Work task: Every record below should be written out exactly; pictures stay out.

Data to process:
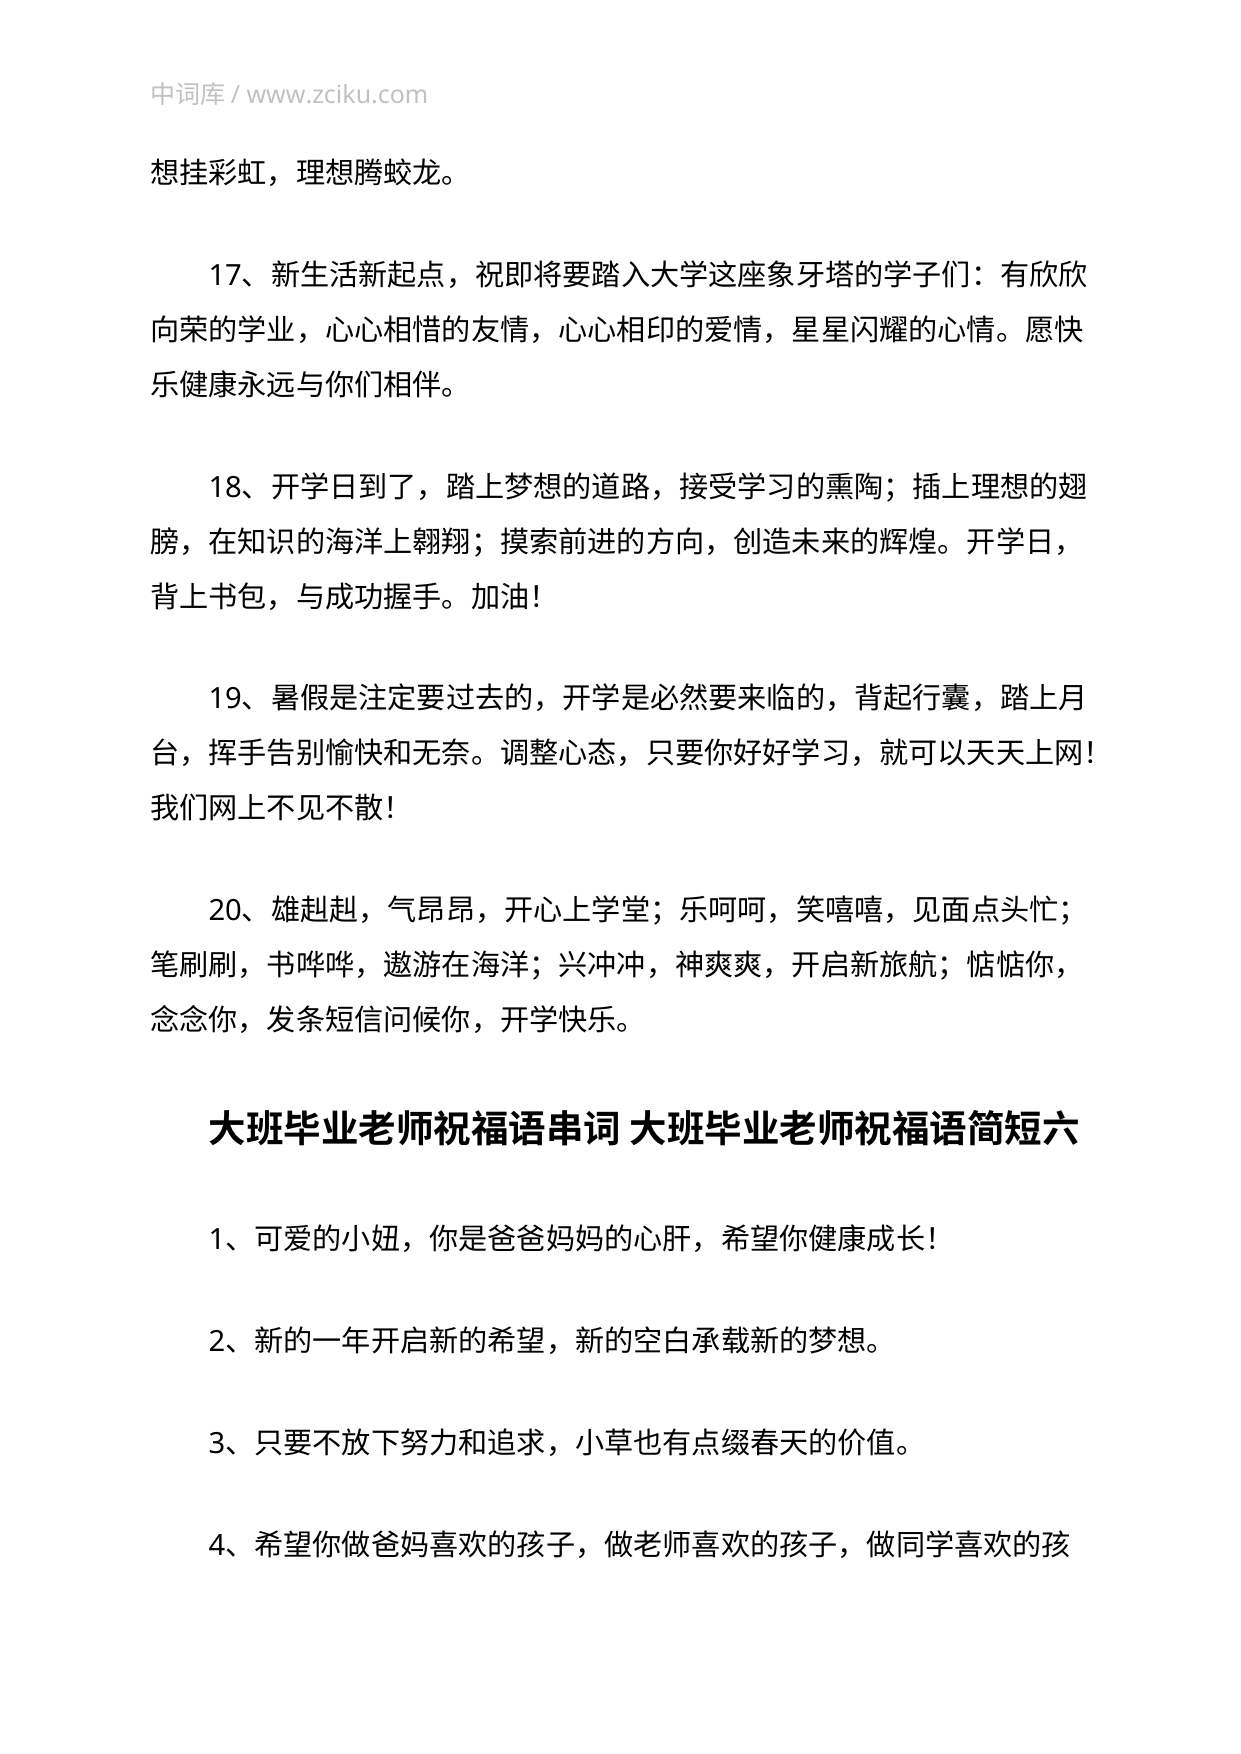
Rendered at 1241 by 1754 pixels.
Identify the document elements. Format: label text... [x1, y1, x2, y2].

text 18、开学日到了，踏上梦想的道路，接受学习的熏陶；插上理想的翅膀，在知识的海洋上翱翔；摸索前进的方向，创造未来的辉煌。开学日，背上书包，与成功握手。加油！ [150, 463, 1090, 616]
text 1、可爱的小妞，你是爸爸妈妈的心肝，希望你健康成长！ [150, 1216, 1090, 1258]
text 17、新生活新起点，祝即将要踏入大学这座象牙塔的学子们：有欣欣向荣的学业，心心相惜的友情，心心相印的爱情，星星闪耀的心情。愿快乐健康永远与你们相伴。 [150, 252, 1090, 404]
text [150, 150, 1090, 192]
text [150, 1522, 1090, 1564]
text 2、新的一年开启新的希望，新的空白承载新的梦想。 [150, 1318, 1090, 1360]
text 3、只要不放下努力和追求，小草也有点缀春天的价值。 [150, 1420, 1090, 1462]
text 大班毕业老师祝福语串词 大班毕业老师祝福语简短六 [150, 1098, 1090, 1153]
text 20、雄赳赳，气昂昂，开心上学堂；乐呵呵，笑嘻嘻，见面点头忙；笔刷刷，书哗哗，遨游在海洋；兴冲冲，神爽爽，开启新旅航；惦惦你，念念你，发条短信问候你，开学快乐。 [150, 887, 1090, 1039]
text 19、暑假是注定要过去的，开学是必然要来临的，背起行囊，踏上月台，挥手告别愉快和无奈。调整心态，只要你好好学习，就可以天天上网！我们网上不见不散！ [150, 675, 1090, 827]
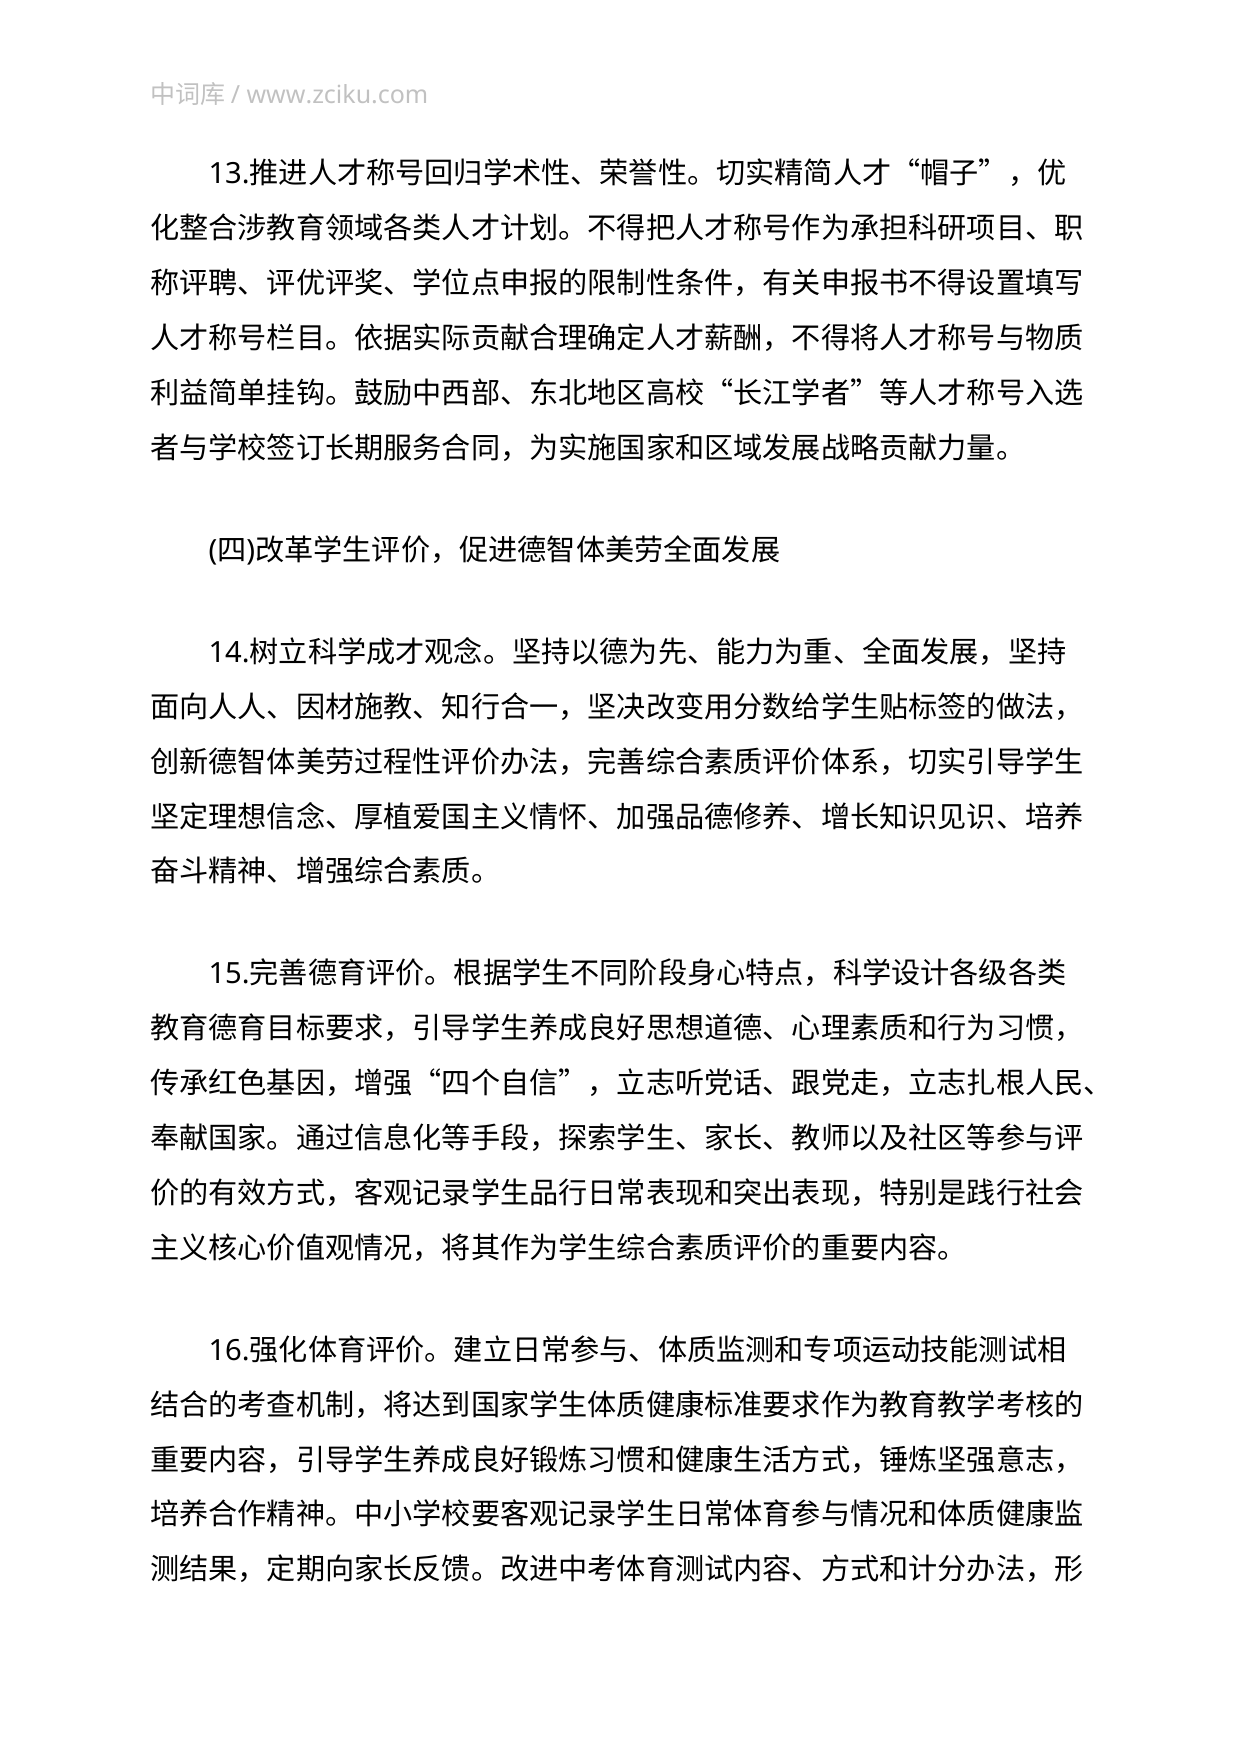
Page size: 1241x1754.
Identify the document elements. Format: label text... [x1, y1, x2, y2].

text 13.推进人才称号回归学术性、荣誉性。切实精简人才“帽子”，优化整合涉教育领域各类人才计划。不得把人才称号作为承担科研项目、职称评聘、评优评奖、学位点申报的限制性条件，有关申报书不得设置填写人才称号栏目。依据实际贡献合理确定人才薪酬，不得将人才称号与物质利益简单挂钩。鼓励中西部、东北地区高校“长江学者”等人才称号入选者与学校签订长期服务合同，为实施国家和区域发展战略贡献力量。 [150, 150, 1090, 467]
text (四)改革学生评价，促进德智体美劳全面发展 [150, 526, 1090, 569]
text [150, 1326, 1090, 1588]
text 14.树立科学成才观念。坚持以德为先、能力为重、全面发展，坚持面向人人、因材施教、知行合一，坚决改变用分数给学生贴标签的做法，创新德智体美劳过程性评价办法，完善综合素质评价体系，切实引导学生坚定理想信念、厚植爱国主义情怀、加强品德修养、增长知识见识、培养奋斗精神、增强综合素质。 [150, 628, 1090, 890]
text 15.完善德育评价。根据学生不同阶段身心特点，科学设计各级各类教育德育目标要求，引导学生养成良好思想道德、心理素质和行为习惯，传承红色基因，增强“四个自信”，立志听党话、跟党走，立志扎根人民、奉献国家。通过信息化等手段，探索学生、家长、教师以及社区等参与评价的有效方式，客观记录学生品行日常表现和突出表现，特别是践行社会主义核心价值观情况，将其作为学生综合素质评价的重要内容。 [150, 950, 1090, 1267]
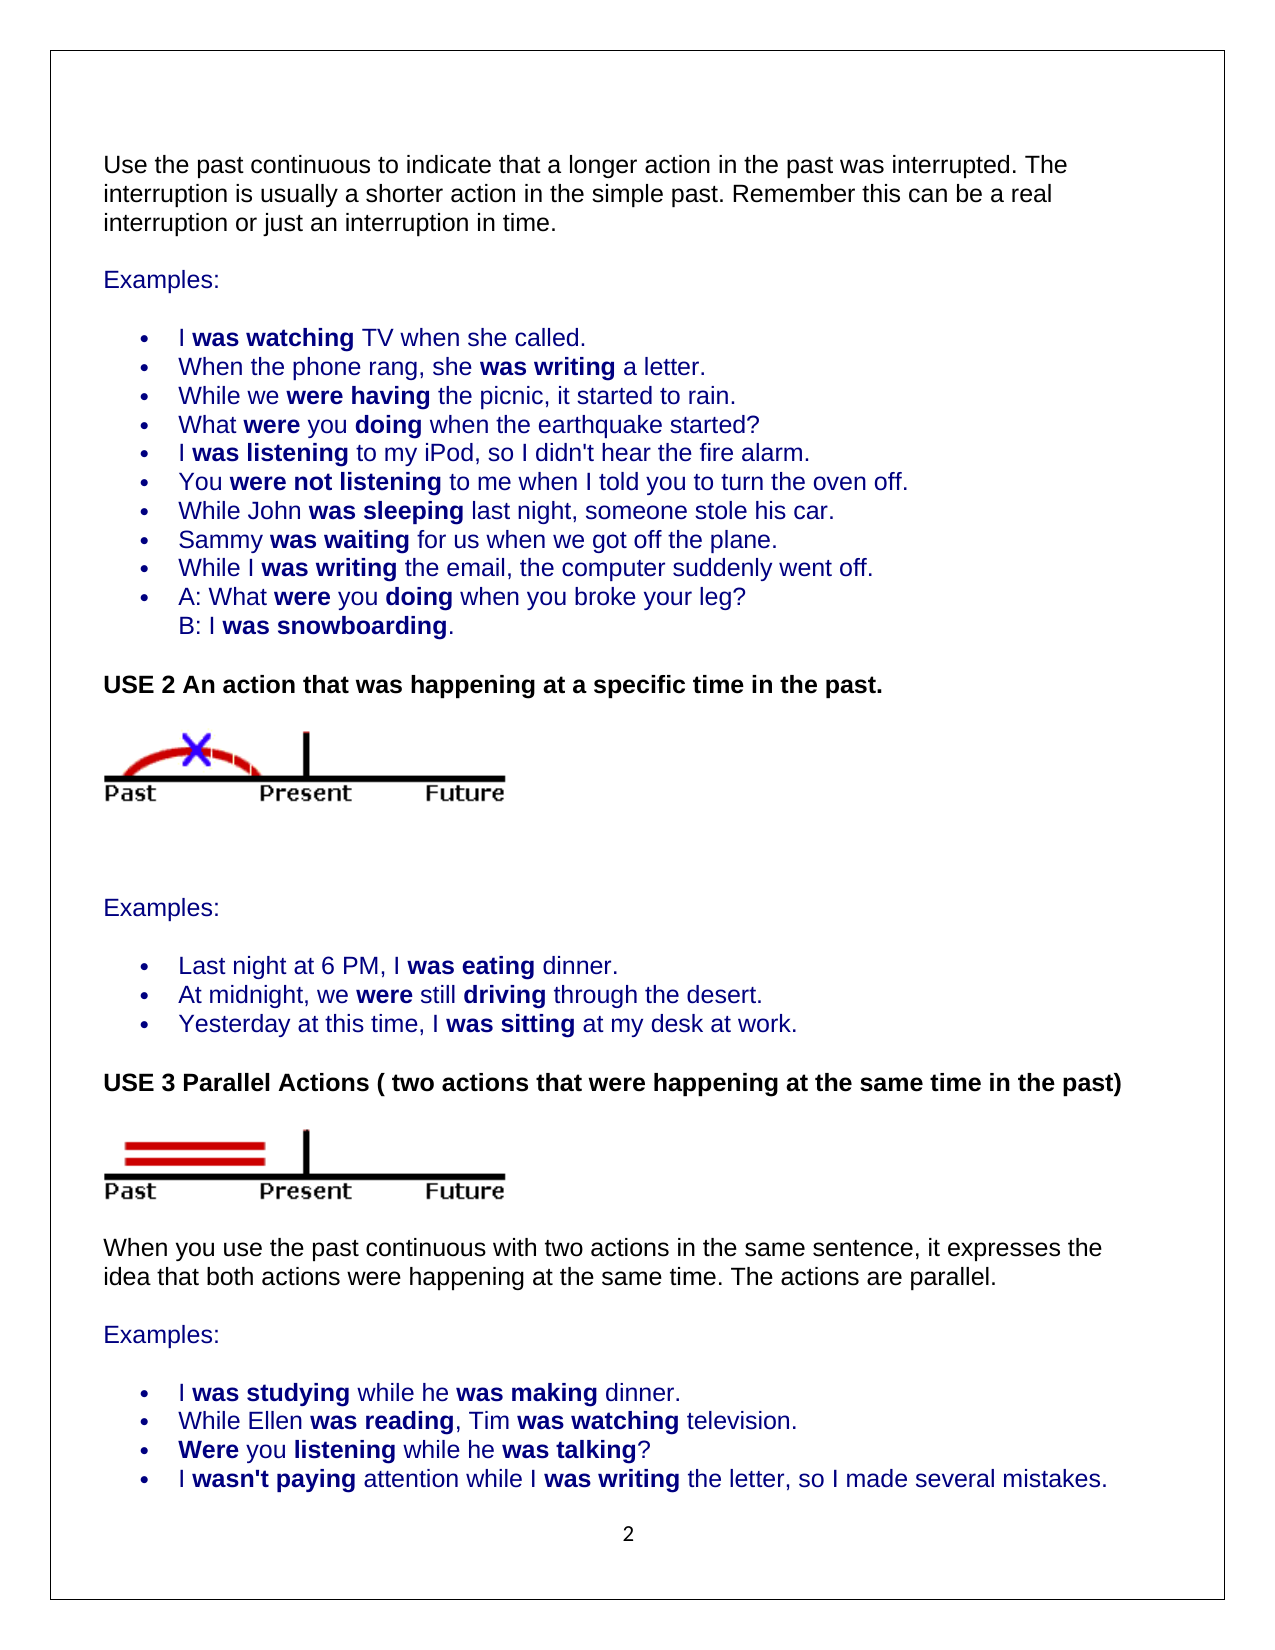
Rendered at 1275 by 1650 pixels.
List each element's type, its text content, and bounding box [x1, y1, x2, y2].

Response to this exercise:
Rendered at 1241 by 1754 pixels.
Identify the document elements. Format: label text... [x1, y1, x2, y2].

text 18、开学日到了，踏上梦想的道路，接受学习的熏陶；插上理想的翅膀，在知识的海洋上翱翔；摸索前进的方向，创造未来的辉煌。开学日，背上书包，与成功握手。加油！ [150, 463, 1090, 616]
text 1、可爱的小妞，你是爸爸妈妈的心肝，希望你健康成长！ [150, 1216, 1090, 1258]
text 17、新生活新起点，祝即将要踏入大学这座象牙塔的学子们：有欣欣向荣的学业，心心相惜的友情，心心相印的爱情，星星闪耀的心情。愿快乐健康永远与你们相伴。 [150, 252, 1090, 404]
text [150, 150, 1090, 192]
text [150, 1522, 1090, 1564]
text 2、新的一年开启新的希望，新的空白承载新的梦想。 [150, 1318, 1090, 1360]
text 3、只要不放下努力和追求，小草也有点缀春天的价值。 [150, 1420, 1090, 1462]
text 大班毕业老师祝福语串词 大班毕业老师祝福语简短六 [150, 1098, 1090, 1153]
text 20、雄赳赳，气昂昂，开心上学堂；乐呵呵，笑嘻嘻，见面点头忙；笔刷刷，书哗哗，遨游在海洋；兴冲冲，神爽爽，开启新旅航；惦惦你，念念你，发条短信问候你，开学快乐。 [150, 887, 1090, 1039]
text 19、暑假是注定要过去的，开学是必然要来临的，背起行囊，踏上月台，挥手告别愉快和无奈。调整心态，只要你好好学习，就可以天天上网！我们网上不见不散！ [150, 675, 1090, 827]
Page size: 1241x1754.
Identify the document elements. Format: label text... [x1, y1, x2, y2].

text 13.推进人才称号回归学术性、荣誉性。切实精简人才“帽子”，优化整合涉教育领域各类人才计划。不得把人才称号作为承担科研项目、职称评聘、评优评奖、学位点申报的限制性条件，有关申报书不得设置填写人才称号栏目。依据实际贡献合理确定人才薪酬，不得将人才称号与物质利益简单挂钩。鼓励中西部、东北地区高校“长江学者”等人才称号入选者与学校签订长期服务合同，为实施国家和区域发展战略贡献力量。 [150, 150, 1090, 467]
text (四)改革学生评价，促进德智体美劳全面发展 [150, 526, 1090, 569]
text [150, 1326, 1090, 1588]
text 14.树立科学成才观念。坚持以德为先、能力为重、全面发展，坚持面向人人、因材施教、知行合一，坚决改变用分数给学生贴标签的做法，创新德智体美劳过程性评价办法，完善综合素质评价体系，切实引导学生坚定理想信念、厚植爱国主义情怀、加强品德修养、增长知识见识、培养奋斗精神、增强综合素质。 [150, 628, 1090, 890]
text 15.完善德育评价。根据学生不同阶段身心特点，科学设计各级各类教育德育目标要求，引导学生养成良好思想道德、心理素质和行为习惯，传承红色基因，增强“四个自信”，立志听党话、跟党走，立志扎根人民、奉献国家。通过信息化等手段，探索学生、家长、教师以及社区等参与评价的有效方式，客观记录学生品行日常表现和突出表现，特别是践行社会主义核心价值观情况，将其作为学生综合素质评价的重要内容。 [150, 950, 1090, 1267]
Rendered at 1275 by 1650 pixels.
List each element's type, its text content, and bounding box [x1, y1, x2, y2].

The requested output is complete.